Smuggling and petty crimes are a lucrative source of income, according to the CPT report. The porous, unpoliced borders of the Sahara region make smuggling vehicles, cigarettes, drugs, and arms particularly easy. The organization’s operatives in Europe may provide new forms of income through theft and document forgery carried out by new recruits, according to the report. The ransom paid as a result of the 2003 kidnapping also provided a significant windfall for the group. Algerian authorities accuse Iran and Sudan of giving material support to the GSPC, but experts say such support is unlikely.
Algeria-watchers are divided as to whether it signifies a new resurgence of Algerian Islamism or is simply a public relations move. Algerian authorities consider the shift to be a last-ditch attempt to revitalize a domestic insurgent movement enfeebled by years of combat and internal divisions. The Algerian state, however, has been known to suppress reporting on the real strength of insurgent groups in Algeria, according to the Committee to Protect Journalists.
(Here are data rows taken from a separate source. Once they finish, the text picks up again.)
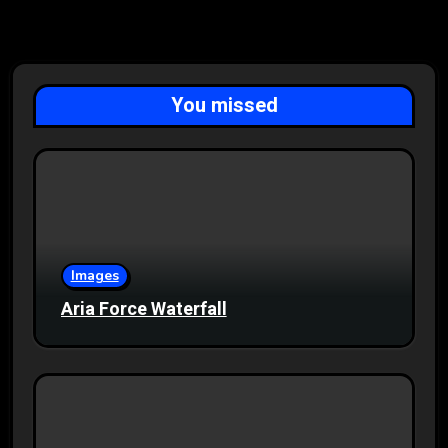
You missed
Images
Aria Force Waterfall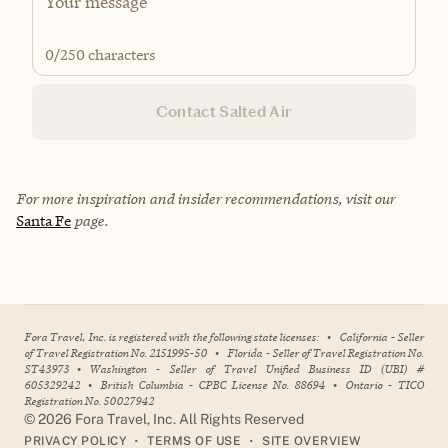
0
/250 characters
Contact Salted Air
For more inspiration and insider recommendations, visit our
Santa Fe
page.
Fora Travel, Inc. is registered with the following state licenses:
•
California - Seller
of Travel Registration No. 2151995-50
•
Florida - Seller of Travel Registration No.
ST43973
•
Washington - Seller of Travel Unified Business ID (UBI) #
605329242
•
British Columbia - CPBC License No. 88694
•
Ontario - TICO
Registration No. 50027942
©
2026
Fora Travel, Inc. All Rights Reserved
•
•
PRIVACY POLICY
TERMS OF USE
SITE OVERVIEW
Indeed, there are indications that terrorism in North Africa is on the rise and that the GSPC is alive and well in Algeria. “Despite the official happy talk,” says Olivier Guitta, a Washington-based foreign affairs consultant, “kidnappings by Islamists to raise money for their cause are a routine occurrence in Algeria. And not a day goes by without terrorists' attacking military personnel, government employees, or ordinary civilians, whom they regard as allies of the government.”
The group is reported to have cross-border association with separatist groups in Niger, Chad, Mauritania, and Libya, in addition to Islamist organizations in Tunisia, Libya, and Morocco. But the name change doesn’t necessarily indicate a pan-Maghreb al-Qaeda front. “The most we can say is that the GSPC has had contact with these groups,” says Roberts of the International Crisis Group. “But the change of name is not a sign of unification of these groups.”
North Africa is culturally and geographically distant from more radical strains of Islam in the Middle East. Experts say although the population doesn’t condone al-Qaeda-style terrorism, political Islam has given people a means of social criticism under otherwise repressive regimes. As Ray Takeyh, a senior CFR fellow, points out, “An increasingly disillusioned middle class turned to the Islamists and their devastating critique of the prevailing order.” Unemployment is high in the region, and there are large numbers of young people, two factors that could fuel terrorist activity. Emily Hunt observes that for those who would join terrorist groups, “al-Qaeda’s global ideology intersects with local anger directed at undemocratic regimes that for years allowed mosques to be focal points of popular political activity.”
Yes. The GSPC has funneled North African insurgents to Iraq to fight as suicide bombers, foot soldiers, and mid-level commanders, says Hunt. Although counting foreign fighters is difficult, Evan F. Kohlmann, a terrorism consultant, estimates that North Africans represent between 9 percent and 25 percent of foreign fighters in Iraq are from North Africa, although the vast majority are still of Saudi and Jordanian origin. “They’re a significant but not dominant presence,” he says. Adil Sakir al-Mukni—a key link between the GSPC and al-Qaeda in Iraq, a group of foreign jihadis founded by Abu Musab al-Zarqawi—was deported by the Syrian government for helping shuttle foreign fighters into Iraq. The GSPC reportedly called on the Zarqawi network to attack French nationals in Iraq and applauded the 2005 killing of two Algerian diplomats there.